Interestingly, a recent attempt to crack down on gambling activities by the UK government may have inadvertently given online sports betting a significant boost.
In 2019, a new law came into force that had a significant impact on the UK's traditional betting industry. The maximum stake on fixed-odds betting terminals (FOTBs) was slashed dramatically to £2 from the former £100. Footfall and spend per customer decreases, and as a result, one of the country's leading bookmakers that was a regular fixture on high streets up and down the country announced that it would be closing a total of 700 brick and mortar stores. For some residents in certain parts of the country, online betting became the only option.
Unlimited opportunities online?
As with most industries that have made the move online, the opportunities for online betting seem endless for both the customers and the operators.
Alongside the many different types of betting markets that are available online, there are a vast number of online bookmakers offering money-saving promotions, such as free bets for new customers. The opportunity to bet on an unusual event, such as whether or not a certain event on the world stage will take place, and do so for free, has vast appeal - particularly when it comes to reaching out to new demographics.
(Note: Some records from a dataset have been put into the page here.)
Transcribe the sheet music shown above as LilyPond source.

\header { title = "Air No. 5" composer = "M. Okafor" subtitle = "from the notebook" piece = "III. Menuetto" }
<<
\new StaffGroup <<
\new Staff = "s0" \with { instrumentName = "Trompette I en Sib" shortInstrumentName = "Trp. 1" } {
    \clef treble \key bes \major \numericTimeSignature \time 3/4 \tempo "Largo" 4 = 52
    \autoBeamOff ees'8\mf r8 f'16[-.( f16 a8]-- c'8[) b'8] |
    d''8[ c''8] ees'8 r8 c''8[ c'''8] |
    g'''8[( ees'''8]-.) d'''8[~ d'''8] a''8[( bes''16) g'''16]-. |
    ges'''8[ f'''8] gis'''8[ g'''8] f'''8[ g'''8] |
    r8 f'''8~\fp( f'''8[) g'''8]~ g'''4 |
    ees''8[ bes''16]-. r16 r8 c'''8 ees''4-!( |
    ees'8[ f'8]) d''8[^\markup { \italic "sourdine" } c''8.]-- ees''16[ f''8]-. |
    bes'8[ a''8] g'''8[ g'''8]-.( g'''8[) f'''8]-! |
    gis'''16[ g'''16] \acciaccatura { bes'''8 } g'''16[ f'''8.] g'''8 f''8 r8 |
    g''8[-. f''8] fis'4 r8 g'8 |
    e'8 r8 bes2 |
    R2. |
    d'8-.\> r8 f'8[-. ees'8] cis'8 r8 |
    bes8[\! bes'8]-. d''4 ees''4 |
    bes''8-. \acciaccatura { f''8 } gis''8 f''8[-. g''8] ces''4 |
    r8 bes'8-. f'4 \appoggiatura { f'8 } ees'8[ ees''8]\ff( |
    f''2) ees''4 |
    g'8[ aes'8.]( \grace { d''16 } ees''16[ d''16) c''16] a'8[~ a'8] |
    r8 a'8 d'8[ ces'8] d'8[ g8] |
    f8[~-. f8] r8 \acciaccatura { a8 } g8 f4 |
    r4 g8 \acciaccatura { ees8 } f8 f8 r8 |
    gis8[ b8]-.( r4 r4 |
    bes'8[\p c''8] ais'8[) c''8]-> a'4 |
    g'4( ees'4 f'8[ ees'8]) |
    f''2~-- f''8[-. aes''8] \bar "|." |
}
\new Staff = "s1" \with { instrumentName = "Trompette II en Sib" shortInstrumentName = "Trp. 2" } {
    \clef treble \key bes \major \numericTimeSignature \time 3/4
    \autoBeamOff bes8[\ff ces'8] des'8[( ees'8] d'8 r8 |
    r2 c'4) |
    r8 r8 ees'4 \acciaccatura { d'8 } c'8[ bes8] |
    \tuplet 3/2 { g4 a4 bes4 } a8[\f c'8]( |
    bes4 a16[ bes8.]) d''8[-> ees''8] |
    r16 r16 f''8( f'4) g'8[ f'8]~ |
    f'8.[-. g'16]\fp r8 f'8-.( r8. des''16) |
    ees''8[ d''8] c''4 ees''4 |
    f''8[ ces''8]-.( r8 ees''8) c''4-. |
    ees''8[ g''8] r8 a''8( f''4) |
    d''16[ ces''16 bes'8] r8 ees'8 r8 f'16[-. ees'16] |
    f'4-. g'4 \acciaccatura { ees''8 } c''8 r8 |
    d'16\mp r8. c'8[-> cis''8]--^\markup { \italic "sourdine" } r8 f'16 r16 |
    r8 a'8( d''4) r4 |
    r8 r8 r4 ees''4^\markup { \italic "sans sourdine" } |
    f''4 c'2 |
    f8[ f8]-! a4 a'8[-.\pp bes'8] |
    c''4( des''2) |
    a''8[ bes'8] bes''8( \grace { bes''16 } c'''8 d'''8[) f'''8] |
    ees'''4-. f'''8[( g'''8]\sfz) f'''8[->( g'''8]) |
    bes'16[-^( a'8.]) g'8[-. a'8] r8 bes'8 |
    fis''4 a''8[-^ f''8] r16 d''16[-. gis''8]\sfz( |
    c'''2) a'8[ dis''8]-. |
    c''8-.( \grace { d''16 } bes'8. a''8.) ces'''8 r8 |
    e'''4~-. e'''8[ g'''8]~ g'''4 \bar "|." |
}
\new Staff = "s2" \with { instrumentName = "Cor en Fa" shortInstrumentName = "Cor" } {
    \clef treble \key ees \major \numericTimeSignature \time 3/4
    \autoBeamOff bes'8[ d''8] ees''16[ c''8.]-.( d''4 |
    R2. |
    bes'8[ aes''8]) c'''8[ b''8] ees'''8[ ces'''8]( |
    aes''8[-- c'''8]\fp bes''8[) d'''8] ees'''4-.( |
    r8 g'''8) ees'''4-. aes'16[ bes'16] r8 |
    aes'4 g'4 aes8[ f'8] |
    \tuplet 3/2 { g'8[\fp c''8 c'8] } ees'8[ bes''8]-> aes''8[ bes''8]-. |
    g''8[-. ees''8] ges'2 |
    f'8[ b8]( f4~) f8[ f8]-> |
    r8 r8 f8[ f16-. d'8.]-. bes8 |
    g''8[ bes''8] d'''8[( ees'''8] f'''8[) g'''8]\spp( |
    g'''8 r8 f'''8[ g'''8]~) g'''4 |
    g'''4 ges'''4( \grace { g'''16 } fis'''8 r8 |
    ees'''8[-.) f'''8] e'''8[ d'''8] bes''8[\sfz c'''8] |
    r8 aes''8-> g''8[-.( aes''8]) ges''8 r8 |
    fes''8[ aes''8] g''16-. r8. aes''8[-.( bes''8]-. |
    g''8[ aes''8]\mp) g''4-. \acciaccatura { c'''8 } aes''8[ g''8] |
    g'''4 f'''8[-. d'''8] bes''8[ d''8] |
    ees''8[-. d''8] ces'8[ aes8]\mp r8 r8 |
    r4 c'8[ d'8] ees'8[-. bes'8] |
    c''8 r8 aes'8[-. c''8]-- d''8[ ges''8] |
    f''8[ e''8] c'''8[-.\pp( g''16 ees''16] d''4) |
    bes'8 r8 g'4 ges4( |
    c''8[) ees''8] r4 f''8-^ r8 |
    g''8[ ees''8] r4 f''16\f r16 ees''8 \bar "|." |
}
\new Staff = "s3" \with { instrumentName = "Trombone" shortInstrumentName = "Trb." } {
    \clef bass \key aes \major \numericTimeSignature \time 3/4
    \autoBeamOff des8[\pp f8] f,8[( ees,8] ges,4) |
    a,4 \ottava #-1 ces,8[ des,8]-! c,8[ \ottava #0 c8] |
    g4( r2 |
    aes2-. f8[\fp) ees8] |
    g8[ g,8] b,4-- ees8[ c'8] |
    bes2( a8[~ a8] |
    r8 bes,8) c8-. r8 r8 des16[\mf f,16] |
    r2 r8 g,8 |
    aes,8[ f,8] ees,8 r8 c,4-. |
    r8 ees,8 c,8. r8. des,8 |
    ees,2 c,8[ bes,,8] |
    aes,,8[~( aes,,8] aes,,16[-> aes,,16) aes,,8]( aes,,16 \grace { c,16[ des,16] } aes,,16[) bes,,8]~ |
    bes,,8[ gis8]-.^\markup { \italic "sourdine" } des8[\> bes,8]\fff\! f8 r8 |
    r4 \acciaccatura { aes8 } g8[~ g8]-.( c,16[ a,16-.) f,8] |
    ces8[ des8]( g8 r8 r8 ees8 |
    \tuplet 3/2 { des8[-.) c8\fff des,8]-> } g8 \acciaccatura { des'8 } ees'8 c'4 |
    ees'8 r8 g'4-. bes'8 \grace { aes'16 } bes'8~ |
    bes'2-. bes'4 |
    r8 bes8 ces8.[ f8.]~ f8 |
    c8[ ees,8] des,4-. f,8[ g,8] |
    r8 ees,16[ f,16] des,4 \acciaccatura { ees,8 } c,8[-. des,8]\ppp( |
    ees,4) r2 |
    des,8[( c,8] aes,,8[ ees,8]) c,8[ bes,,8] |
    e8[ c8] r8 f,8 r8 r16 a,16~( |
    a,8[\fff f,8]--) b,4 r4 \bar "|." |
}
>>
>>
This appeal is boosted further by the sheer accessibility of placing bets online. Not everyone who is interested in betting on their favourite tennis star to win Wimbledon, or hometown football team to beat their long term rivals, feels comfortable or is even able to walk into a betting shop. The internet gives a sense of anonymity; placing a bet can be painless and the wealth of information available about odds calculations, match/race predictions, etc. that can be accessed at the click of the mouse somehow makes betting online less intimidating. It's quick and easy, and customers can make informed decisions without having to leave their homes.
Ironically, there's even an added social element to gambling online that's available to customers, should they want it. Gamification is the latest, and seemingly effective, trend in online betting and gaming. Many platforms can be linked to social media profiles, giving customers the option to share their activities and results on Facebook or Twitter. Some platforms even have the functionality to let customers create and personalise avatars, further increasing the appeal of real money gaming as a form of social entertainment.
Mobile play generates significant development.
It's obvious how much mobile has come to dominate our daily lives, so it goes without saying that any industry it's involved in will also undergo significant developments.
In the past 5 years, mobile gaming has made the switch from being a technology trend to a global industry in its own right. It's difficult to name a leading sports betting operator or online casino that hasn't developed an app version of its products, which typically load quicker, run smoother and are much easier than their desktop counterparts. For betting especially, mobile is a very attractive medium since players can access a wide range of markets on the go and quickly place a bet, even mid-match, wherever they are.
All of these factors, which have occurred in a relatively short stretch of time, have turned betting and gambling activities into mainstream forms of entertainment. Placing a bet online doesn't just apply to thrill-seekers anymore. It's a leisure activity that can actually enhance a sports fan's experience or even get people involved in the major sociological and political events happening in the country.